(Document images with source code)
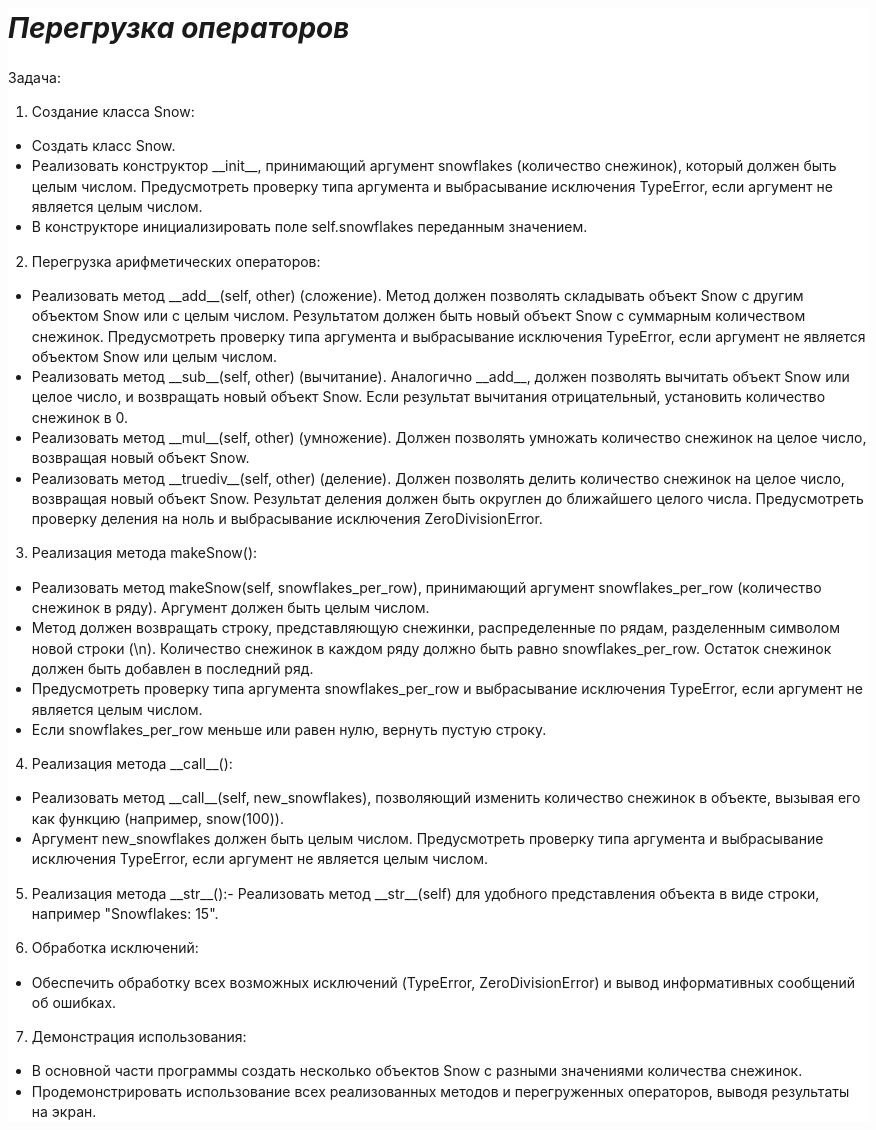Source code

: # _Перегрузка операторов_

Задача:

1. Создание класса Snow:

- Создать класс Snow.
- Реализовать конструктор \_\_init\_\_, принимающий аргумент snowflakes (количество снежинок), который должен быть целым числом. Предусмотреть проверку типа аргумента и выбрасывание исключения TypeError, если аргумент не является целым числом.
- В конструкторе инициализировать поле self.snowflakes переданным значением.

2. Перегрузка арифметических операторов:

- Реализовать метод \_\_add\_\_(self, other) (сложение). Метод должен позволять складывать объект Snow с другим объектом Snow или с целым числом. Результатом должен быть новый объект Snow с суммарным количеством снежинок. Предусмотреть проверку типа аргумента и выбрасывание исключения TypeError, если аргумент не является объектом Snow или целым числом.
- Реализовать метод \_\_sub\_\_(self, other) (вычитание). Аналогично \_\_add\_\_, должен позволять вычитать объект Snow или целое число, и возвращать новый объект Snow. Если результат вычитания отрицательный, установить количество снежинок в 0.
- Реализовать метод \_\_mul\_\_(self, other) (умножение). Должен позволять умножать количество снежинок на целое число, возвращая новый объект Snow.
- Реализовать метод \_\_truediv\_\_(self, other) (деление). Должен позволять делить количество снежинок на целое число, возвращая новый объект Snow. Результат деления должен быть округлен до ближайшего целого числа. Предусмотреть проверку деления на ноль и выбрасывание исключения ZeroDivisionError.

3. Реализация метода makeSnow():

- Реализовать метод makeSnow(self, snowflakes_per_row), принимающий аргумент snowflakes_per_row (количество снежинок в ряду). Аргумент должен быть целым числом.
- Метод должен возвращать строку, представляющую снежинки, распределенные по рядам, разделенным символом новой строки (\n). Количество снежинок в каждом ряду должно быть равно snowflakes_per_row. Остаток снежинок должен быть добавлен в последний ряд.
- Предусмотреть проверку типа аргумента snowflakes_per_row и выбрасывание исключения TypeError, если аргумент не является целым числом.
- Если snowflakes_per_row меньше или равен нулю, вернуть пустую строку.

4. Реализация метода \_\_call\_\_():

- Реализовать метод \_\_call\_\_(self, new_snowflakes), позволяющий изменить количество снежинок в объекте, вызывая его как функцию (например, snow(100)).
- Аргумент new_snowflakes должен быть целым числом. Предусмотреть проверку типа аргумента и выбрасывание исключения TypeError, если аргумент не является целым числом.

5. Реализация метода \_\_str\_\_():- Реализовать метод \_\_str\_\_(self) для удобного представления объекта в виде строки, например "Snowflakes: 15".

6. Обработка исключений:

- Обеспечить обработку всех возможных исключений (TypeError, ZeroDivisionError) и вывод информативных сообщений об ошибках.

7. Демонстрация использования:

- В основной части программы создать несколько объектов Snow с разными значениями количества снежинок.
- Продемонстрировать использование всех реализованных методов и перегруженных операторов, выводя результаты на экран.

* _Activity_
Write the lines above out again exactly, without any of their pictures.

* _Completed task_
Source code

: # _Перегрузка операторов_

Задача:

1. Создание класса Snow:

- Создать класс Snow.
- Реализовать конструктор \_\_init\_\_, принимающий аргумент snowflakes (количество снежинок), который должен быть целым числом. Предусмотреть проверку типа аргумента и выбрасывание исключения TypeError, если аргумент не является целым числом.
- В конструкторе инициализировать поле self.snowflakes переданным значением.

2. Перегрузка арифметических операторов:

- Реализовать метод \_\_add\_\_(self, other) (сложение). Метод должен позволять складывать объект Snow с другим объектом Snow или с целым числом. Результатом должен быть новый объект Snow с суммарным количеством снежинок. Предусмотреть проверку типа аргумента и выбрасывание исключения TypeError, если аргумент не является объектом Snow или целым числом.
- Реализовать метод \_\_sub\_\_(self, other) (вычитание). Аналогично \_\_add\_\_, должен позволять вычитать объект Snow или целое число, и возвращать новый объект Snow. Если результат вычитания отрицательный, установить количество снежинок в 0.
- Реализовать метод \_\_mul\_\_(self, other) (умножение). Должен позволять умножать количество снежинок на целое число, возвращая новый объект Snow.
- Реализовать метод \_\_truediv\_\_(self, other) (деление). Должен позволять делить количество снежинок на целое число, возвращая новый объект Snow. Результат деления должен быть округлен до ближайшего целого числа. Предусмотреть проверку деления на ноль и выбрасывание исключения ZeroDivisionError.

3. Реализация метода makeSnow():

- Реализовать метод makeSnow(self, snowflakes_per_row), принимающий аргумент snowflakes_per_row (количество снежинок в ряду). Аргумент должен быть целым числом.
- Метод должен возвращать строку, представляющую снежинки, распределенные по рядам, разделенным символом новой строки (\n). Количество снежинок в каждом ряду должно быть равно snowflakes_per_row. Остаток снежинок должен быть добавлен в последний ряд.
- Предусмотреть проверку типа аргумента snowflakes_per_row и выбрасывание исключения TypeError, если аргумент не является целым числом.
- Если snowflakes_per_row меньше или равен нулю, вернуть пустую строку.

4. Реализация метода \_\_call\_\_():

- Реализовать метод \_\_call\_\_(self, new_snowflakes), позволяющий изменить количество снежинок в объекте, вызывая его как функцию (например, snow(100)).
- Аргумент new_snowflakes должен быть целым числом. Предусмотреть проверку типа аргумента и выбрасывание исключения TypeError, если аргумент не является целым числом.

5. Реализация метода \_\_str\_\_():- Реализовать метод \_\_str\_\_(self) для удобного представления объекта в виде строки, например "Snowflakes: 15".

6. Обработка исключений:

- Обеспечить обработку всех возможных исключений (TypeError, ZeroDivisionError) и вывод информативных сообщений об ошибках.

7. Демонстрация использования:

- В основной части программы создать несколько объектов Snow с разными значениями количества снежинок.
- Продемонстрировать использование всех реализованных методов и перегруженных операторов, выводя результаты на экран.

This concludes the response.